“Gerhard Schröder is not guilty of a violation of party regulations, because no violation could be proven against him,” explained the SPD section of Hanover (north), the stronghold of the former Chancellor, in a press release.

“The arbitration committee considers that the area of ??personal friendly relations is part of the area of ??private life”, she added, nevertheless considering “desirable” a “clear distancing” vis-à-vis M . Cheese fries.

Currently in power, Germany’s oldest political party has been embroiled in embarrassment for months because of the man who, now 78 years old and having been head of the German government from 1998 to 2005, continues to cultivate his ties with the Russian head of state despite the war in Ukraine.

An appeal against this decision can still be lodged by members of the SPD within one month.

An option considered by some: “We have not changed our position that Mr. Schröder must be expelled from the SPD”, declared the chairman of a local branch of the SPD in Essen (west), Ali Kaan Sevinc , in the daily Rheinische Post.

For the leader of this party, Lars Klingbeil, the temporary failure of the exclusion takes nothing away from the fact that “politically, Gerhard Schröder is isolated with his positions within the SPD”.

The decision is “bad” for the “credibility of the SPD”, but also “bad for our whole country”, judged for his part Thorsten Frei, a member of the conservative opposition.

– Supporter of Nord Stream –

About fifteen local sections of the SPD had demanded sanctions against Mr.
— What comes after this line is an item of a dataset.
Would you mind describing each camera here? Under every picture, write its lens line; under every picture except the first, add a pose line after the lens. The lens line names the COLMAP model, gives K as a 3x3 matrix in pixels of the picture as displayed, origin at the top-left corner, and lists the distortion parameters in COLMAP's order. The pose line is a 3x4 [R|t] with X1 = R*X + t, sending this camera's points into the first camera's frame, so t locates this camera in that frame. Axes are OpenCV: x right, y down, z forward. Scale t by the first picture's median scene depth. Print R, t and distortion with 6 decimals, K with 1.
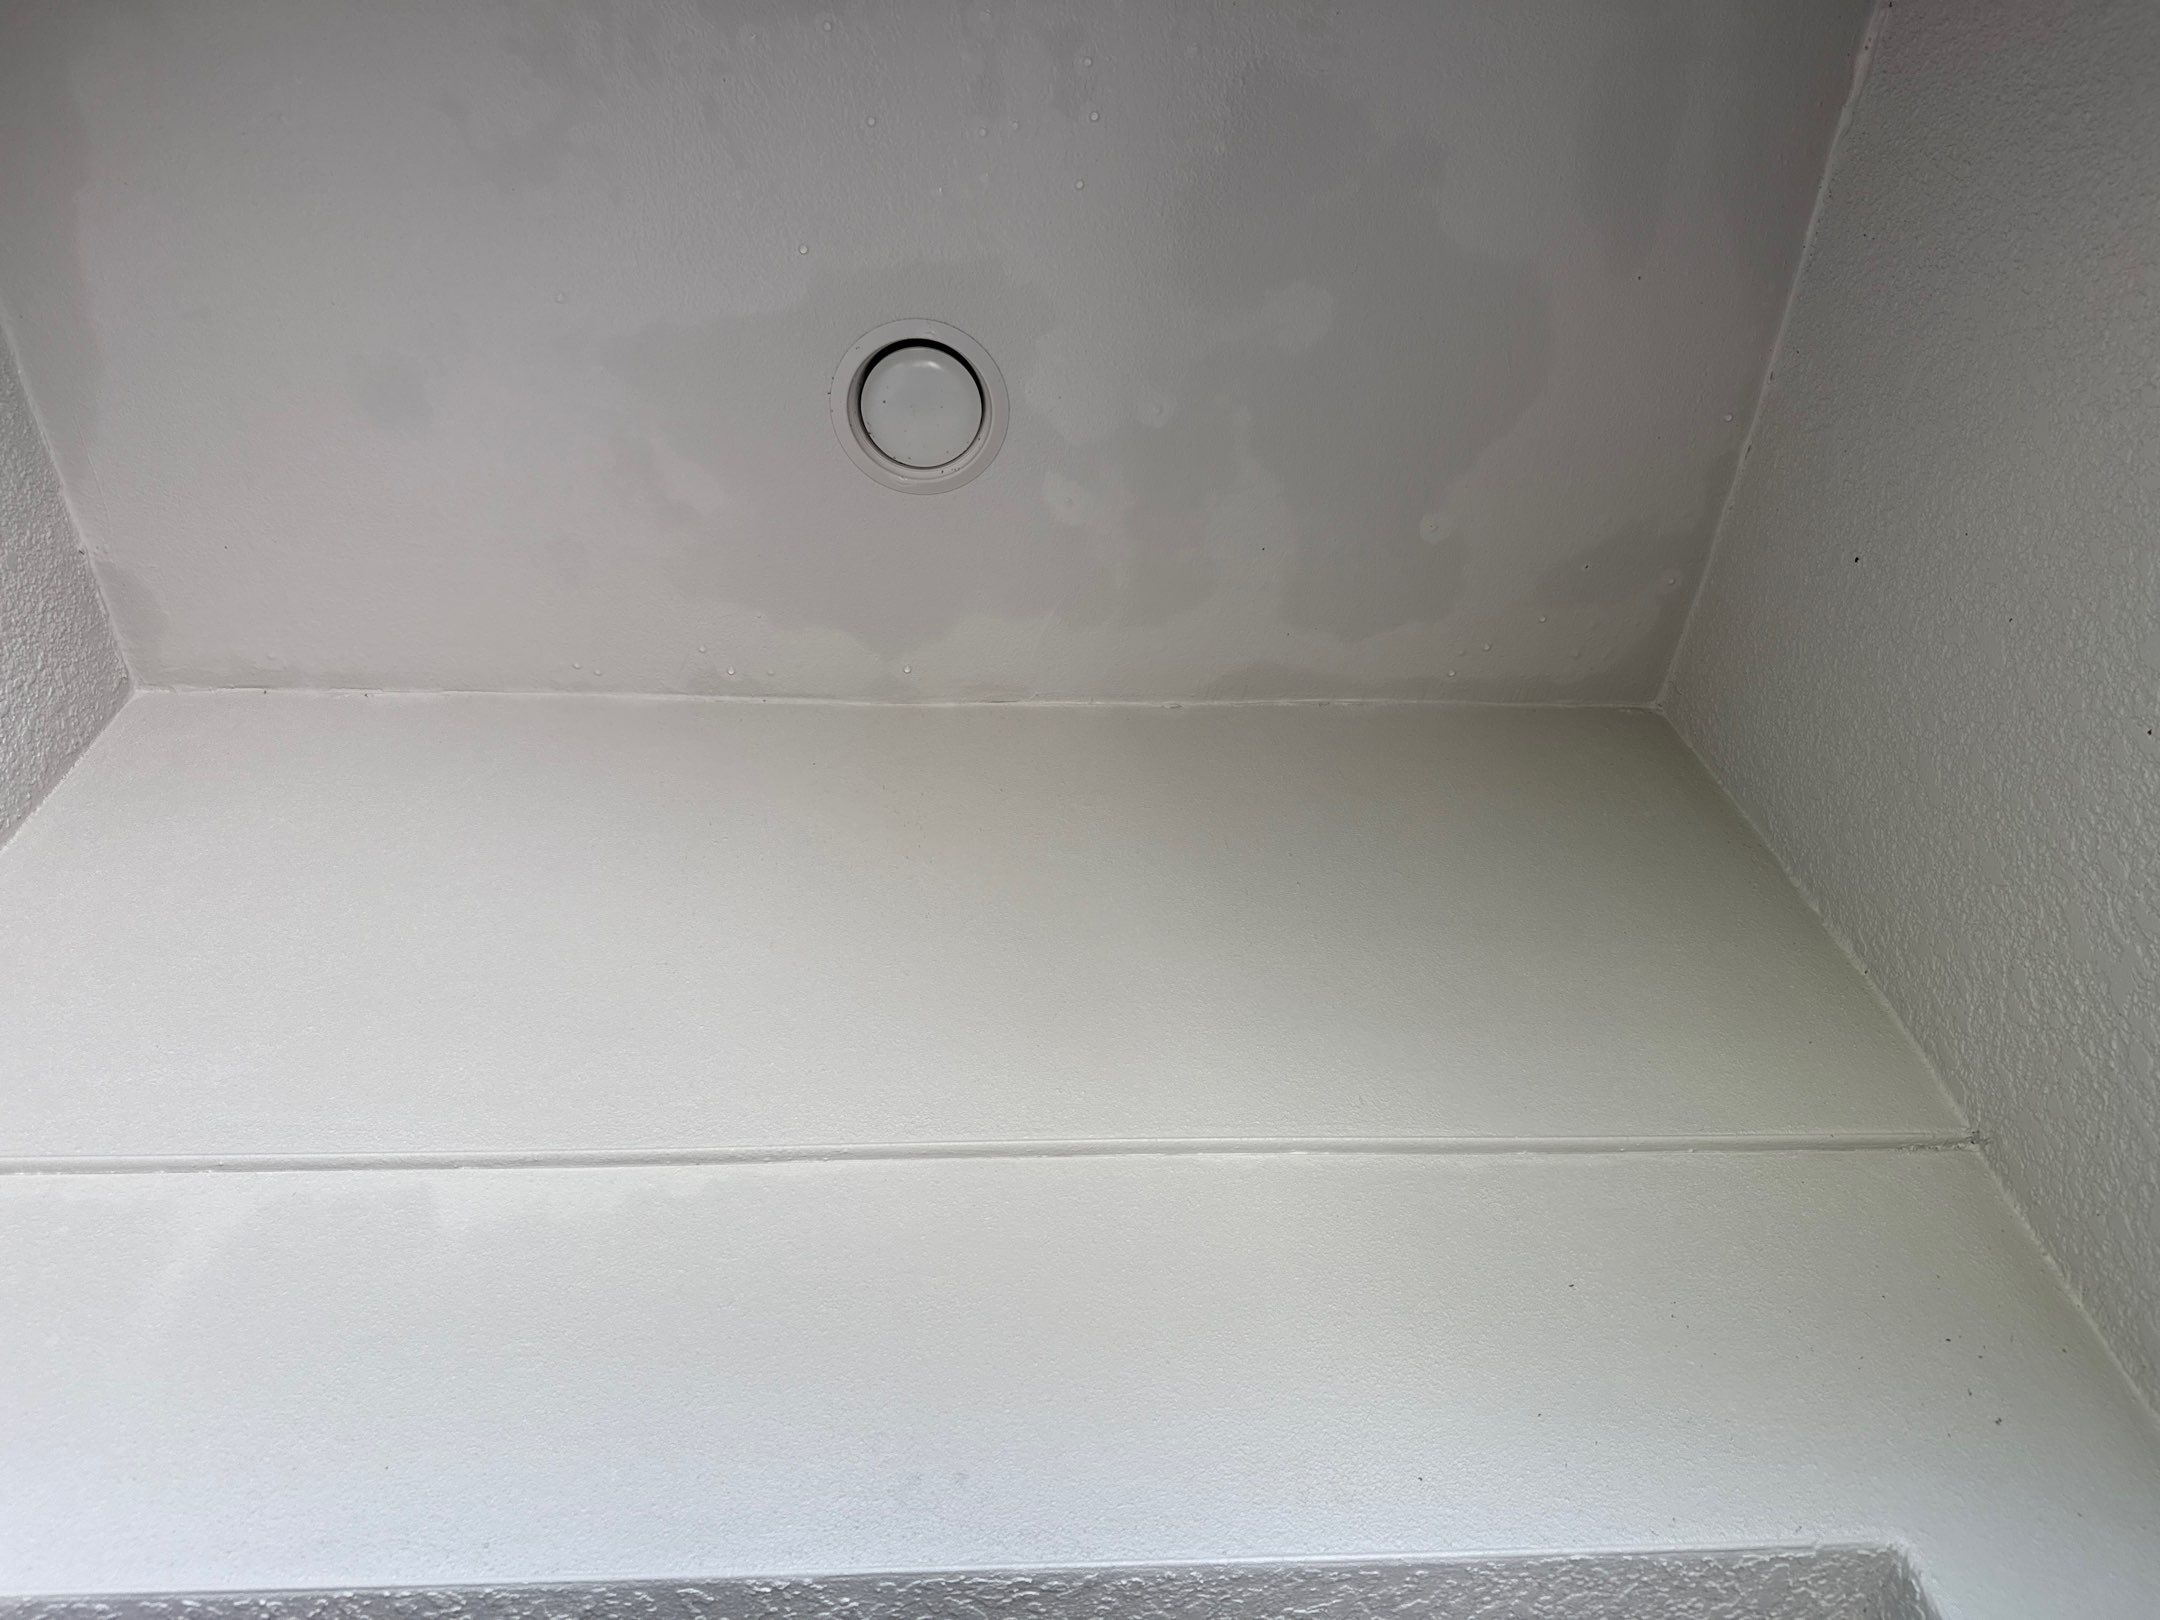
lens RADIAL K [[1510.8, 0, 1072.1], [0, 1510.8, 814.0], [0, 0, 1]] dist [0.031956, -0.032068]
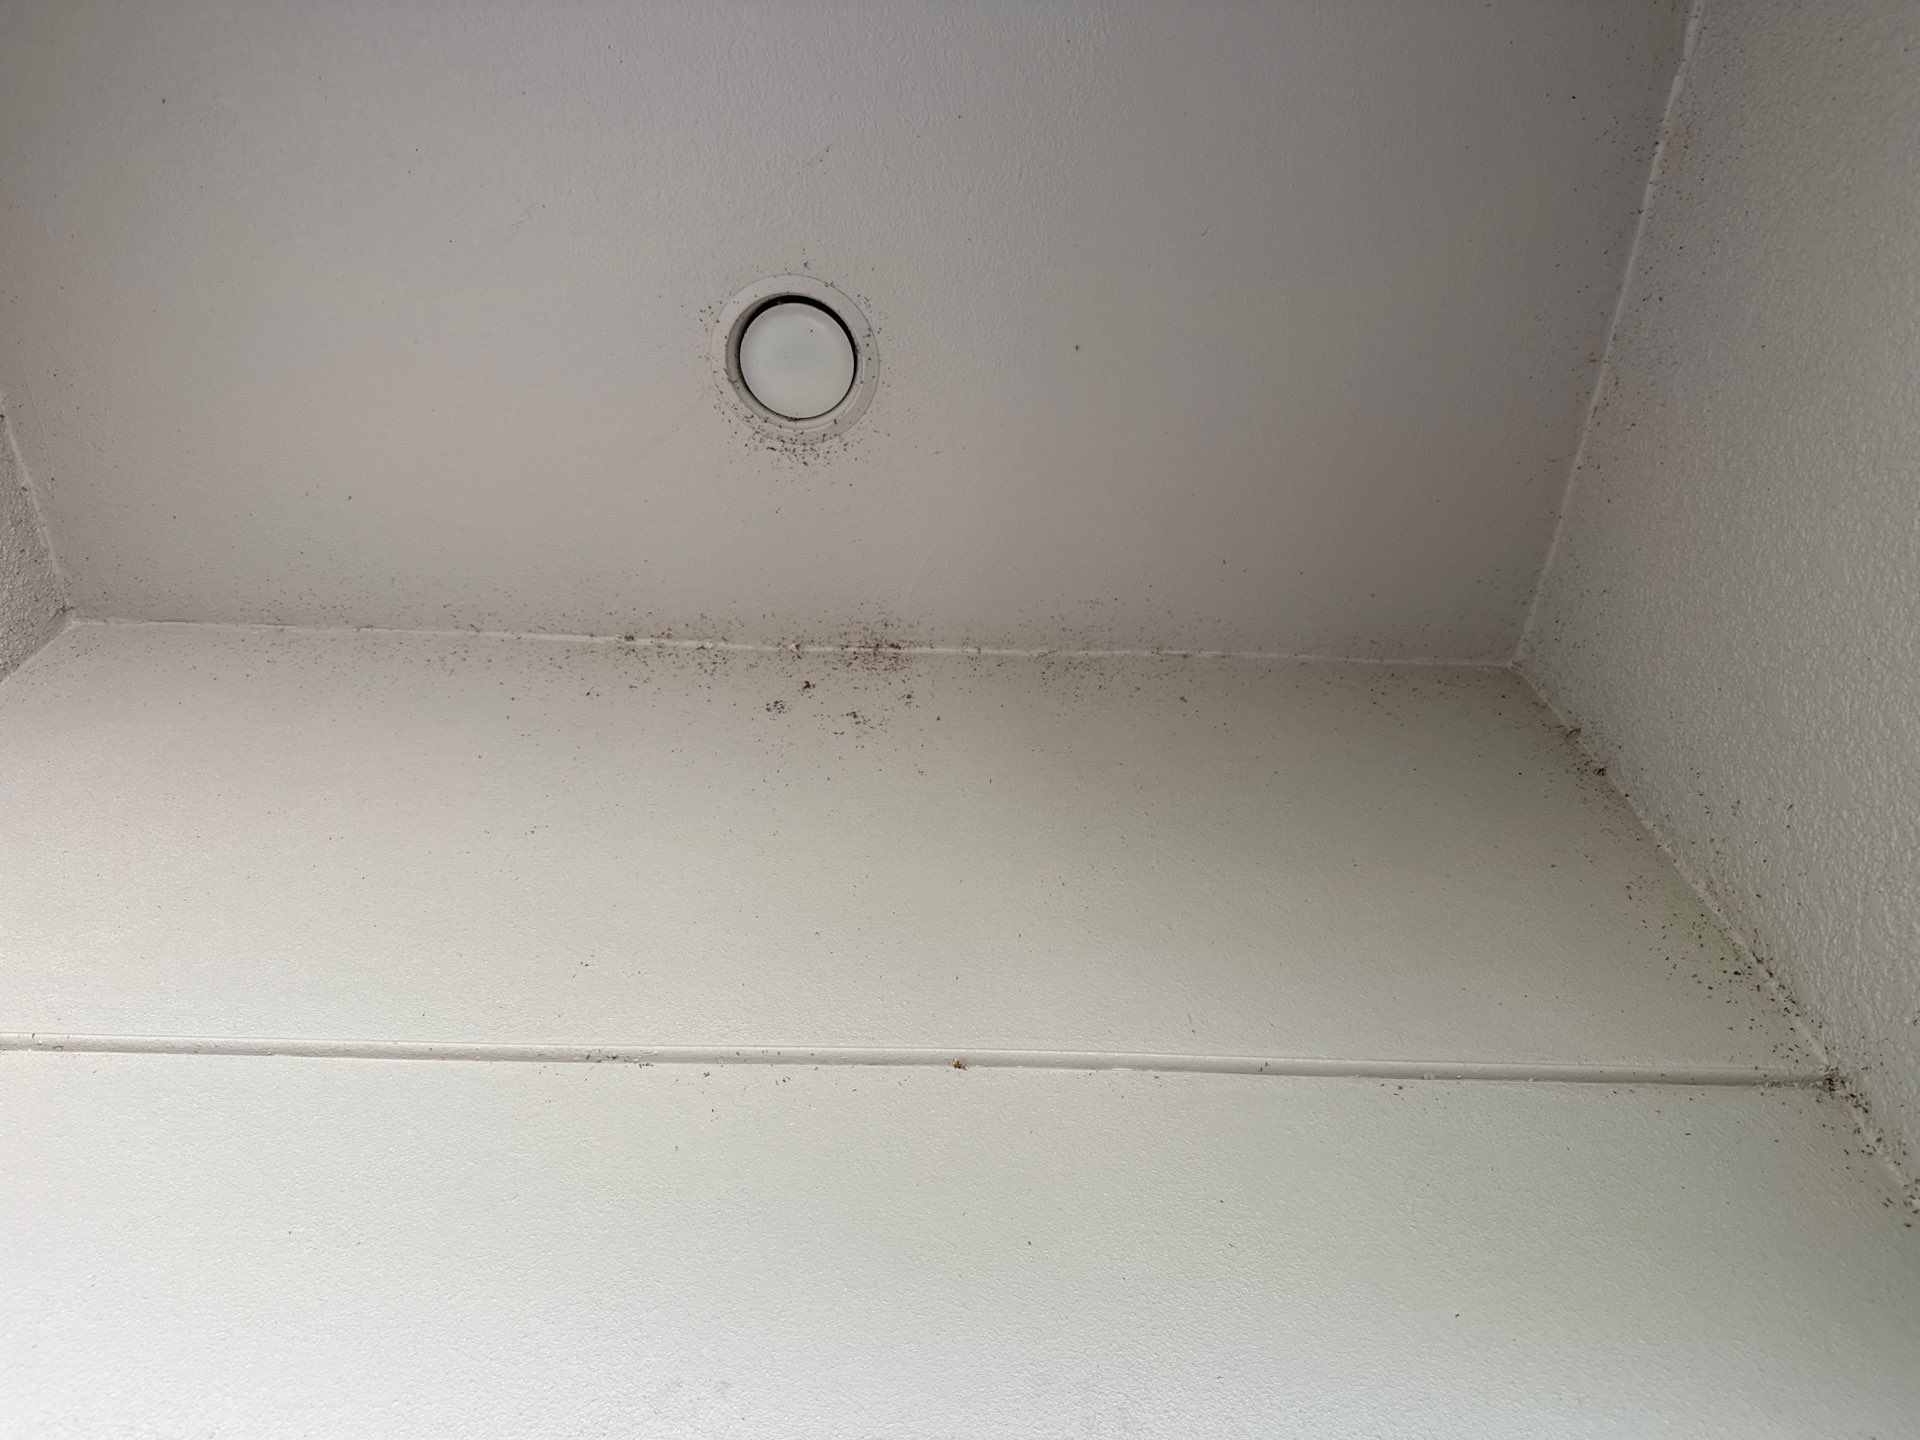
lens RADIAL K [[1342.9, 0, 968.2], [0, 1342.9, 718.2], [0, 0, 1]] dist [0.031956, -0.032068]
pose [[0.998676, 0.017666, -0.048305, 0.088391], [-0.021824, 0.995974, -0.086946, 0.075583], [0.046574, 0.087885, 0.995041, 0.110895]]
Schröder – going as far as his exclusion – because of his links with Vladimir Putin but also of his activities within Russian energy groups.

SPD co-leader Saskia Esken and Interior Minister Nancy Faeser said they were in favor of his dismissal from the party.

Mr. Schröder, also very involved in Nord Stream AG, the controversial gas pipelines between Russia and Germany, has long remained silent.

Unlike most of the former European leaders present before the war in the governing bodies of Russian companies, he was slow to resign from his various functions.

After several calls to this effect, the former leader, the mentor of the current Chancellor Olaf Scholz, resolved in May to leave the board of directors of the oil company Rosneft. He then announced that he would give up entering that of the gas giant Gazprom.

He also asked Berlin to reconsider the German position on the Nord Stream 2 gas pipeline, whose construction ended at the beginning of the year but whose start was blocked by the German government as the invasion approached. from Ukraine.

– “Business man” –

“I will not give up my opportunities for discussions with President Putin,” he warned again on July 10 in the daily Frankfurter Allgemeine Zeitung.

After his recent meeting with the Russian head of state in Moscow, he said that Russia wanted a “negotiated solution” in Ukraine, remarks described as “disgusting” by Ukrainian President Volodymyr Zelensky.

Ms. Esken had for her part judged that Mr. Schröder was not acting “not as an ex-chancellor, but as a businessman”.

“With everything he does and says, he acts in his own interest and that of his business partners,” she added.

In Germany, Angela Merkel’s predecessor has already had some of her advantages as a former chancellor taken away, namely an office and dedicated staff in the German parliament.

Mr. Schröder, who in the early 2000s established a friendly relationship with the Russian president, whom he described in 2004 as a “perfect democrat”, also remains threatened with sanctions by MEPs.